### PARTS OF THE EXERCISE
1/ List every person named in the news report on the Iran earthquakes that follows.
2/ Using the news report on the Iran earthquakes that follows, say whether each statement agrees with it, and quote the deciding words. (a) The earthquakes killed 306 people, most of them women and children. (b) Iran's government has asked for foreign help. (c) The 2003 general license for relief organizations was issued by the Obama administration.

### DOCUMENT EXTRACT
The United States said Monday that its citizens can donate food and medicine to Iran without fear of prosecution after the heavily sanctioned nation was hit by twin earthquakes.
President Barack Obama's administration has offered US assistance to Iranian victims of Saturday's disaster, despite its campaign of economic sanctions against the clerical regime over its contested nuclear program, France-Press agency reported.
"Our hearts go out to those people who are affected," State Department spokeswoman Victoria Nuland told reporters.
"Americans wishing to provide humanitarian assistance to Iranians during this time may donate food and medicine without obtaining an Iranian transactions regulations license," she said, referring to sanctions exemptions.
Nuland said that "certain non-commercial personal financial transactions" to Iran remained legal.
She said that the US offer of assistance "stays on the table," even though Iran's government has said that it does not need foreign help.
The National Iranian American Council, an advocacy group for the US-based community, has called on the Obama administration to ensure that relief efforts "are not obstructed due to the dispute between the US and Iranian governments."
It said that president George W. Bush's administration in 2003 issued a general license to allow relief organizations to provide assistance to Iran after the Bam earthquake killed some 31,000 people.
The Council "strongly supports a similar and hopefully more robust effort by the Obama administration today," it said in a statement.
The National Iranian American Council said that the US sanctions are often poorly understood, with banks, shop clerks and even the US Postal Service sometimes believing that they cannot deal at all with Iran.
Obama has ramped up economic pressure on Iran in hopes of dissuading Israel from a military strike against Iran. Israel fears that Iran is developing a nuclear weapon, although Tehran says its program is for peaceful purposes.
Obama sought dialogue with Iran early in his term. A White House condolence message for the earthquake was addressed to "the Iranian people" and not the government.
Officials said the earthquakes in northwestern Iran killed 306 people, most of them women and children, leading to fears of a disease outbreak.

### EXTRACTED DATA

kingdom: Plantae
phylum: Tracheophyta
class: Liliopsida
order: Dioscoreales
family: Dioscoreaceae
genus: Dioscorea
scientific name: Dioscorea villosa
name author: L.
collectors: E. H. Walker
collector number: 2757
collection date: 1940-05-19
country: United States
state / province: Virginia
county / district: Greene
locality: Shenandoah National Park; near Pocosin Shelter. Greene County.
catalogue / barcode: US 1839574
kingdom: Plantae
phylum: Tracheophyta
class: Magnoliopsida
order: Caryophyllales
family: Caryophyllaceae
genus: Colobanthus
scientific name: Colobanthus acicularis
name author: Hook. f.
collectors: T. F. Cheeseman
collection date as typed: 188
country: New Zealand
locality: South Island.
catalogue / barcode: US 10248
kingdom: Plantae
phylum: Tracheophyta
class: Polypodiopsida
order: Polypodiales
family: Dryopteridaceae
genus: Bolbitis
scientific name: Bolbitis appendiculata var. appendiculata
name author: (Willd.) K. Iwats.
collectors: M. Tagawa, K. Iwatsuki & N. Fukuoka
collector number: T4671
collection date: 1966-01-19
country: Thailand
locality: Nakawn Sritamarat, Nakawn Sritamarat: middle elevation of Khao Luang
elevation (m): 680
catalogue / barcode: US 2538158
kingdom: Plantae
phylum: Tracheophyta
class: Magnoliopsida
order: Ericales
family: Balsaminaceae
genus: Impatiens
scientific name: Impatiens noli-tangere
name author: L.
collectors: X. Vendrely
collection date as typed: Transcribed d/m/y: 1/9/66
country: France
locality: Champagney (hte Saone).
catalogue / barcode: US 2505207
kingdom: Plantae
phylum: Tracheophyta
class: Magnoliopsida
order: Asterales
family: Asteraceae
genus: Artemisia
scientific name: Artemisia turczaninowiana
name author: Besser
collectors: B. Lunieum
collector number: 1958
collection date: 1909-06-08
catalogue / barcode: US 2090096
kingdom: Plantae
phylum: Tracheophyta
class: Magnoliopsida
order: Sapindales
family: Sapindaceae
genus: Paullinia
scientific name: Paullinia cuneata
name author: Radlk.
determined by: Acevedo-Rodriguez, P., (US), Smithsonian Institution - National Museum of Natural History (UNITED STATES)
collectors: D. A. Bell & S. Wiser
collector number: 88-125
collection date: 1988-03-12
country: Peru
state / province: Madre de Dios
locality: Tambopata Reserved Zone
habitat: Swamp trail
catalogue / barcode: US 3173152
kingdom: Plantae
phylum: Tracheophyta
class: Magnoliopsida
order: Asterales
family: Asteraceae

### ANSWERS TO THE EXERCISE
1/ Barack Obama, Victoria Nuland, George W. Bush

2/
(a) Yes: "the earthquakes in northwestern Iran killed 306 people, most of them women and children"
(b) No: "Iran's government has said that it does not need foreign help"
(c) No: "president George W. Bush's administration in 2003 issued a general license"